# What is needed:
Write out every entry exactly; the pictures do not belong in the copy.

Saved data entries:
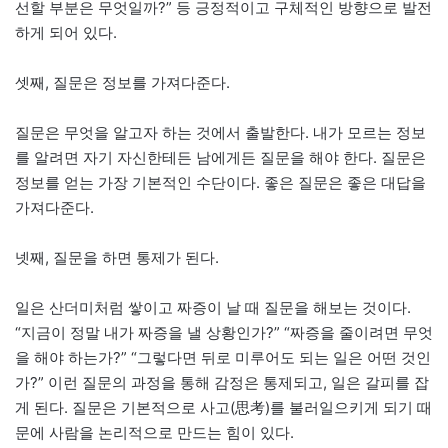
선할 부분은 무엇일까?” 등 긍정적이고 구체적인 방향으로 발전
하게 되어 있다.
셋째, 질문은 정보를 가져다준다.
질문은 무엇을 알고자 하는 것에서 출발한다. 내가 모르는 정보
를 알려면 자기 자신한테든 남에게든 질문을 해야 한다. 질문은
정보를 얻는 가장 기본적인 수단이다. 좋은 질문은 좋은 대답을
가져다준다.
넷째, 질문을 하면 통제가 된다.
일은 산더미처럼 쌓이고 짜증이 날 때 질문을 해보는 것이다.
“지금이 정말 내가 짜증을 낼 상황인가?” “짜증을 줄이려면 무엇
을 해야 하는가?” “그렇다면 뒤로 미루어도 되는 일은 어떤 것인
가?” 이런 질문의 과정을 통해 감정은 통제되고, 일은 갈피를 잡
게 된다. 질문은 기본적으로 사고(思考)를 불러일으키게 되기 때
문에 사람을 논리적으로 만드는 힘이 있다.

# Task result:
선할 부분은 무엇일까?” 등 긍정적이고 구체적인 방향으로 발전
하게 되어 있다.
셋째, 질문은 정보를 가져다준다.
질문은 무엇을 알고자 하는 것에서 출발한다. 내가 모르는 정보
를 알려면 자기 자신한테든 남에게든 질문을 해야 한다. 질문은
정보를 얻는 가장 기본적인 수단이다. 좋은 질문은 좋은 대답을
가져다준다.
넷째, 질문을 하면 통제가 된다.
일은 산더미처럼 쌓이고 짜증이 날 때 질문을 해보는 것이다.
“지금이 정말 내가 짜증을 낼 상황인가?” “짜증을 줄이려면 무엇
을 해야 하는가?” “그렇다면 뒤로 미루어도 되는 일은 어떤 것인
가?” 이런 질문의 과정을 통해 감정은 통제되고, 일은 갈피를 잡
게 된다. 질문은 기본적으로 사고(思考)를 불러일으키게 되기 때
문에 사람을 논리적으로 만드는 힘이 있다.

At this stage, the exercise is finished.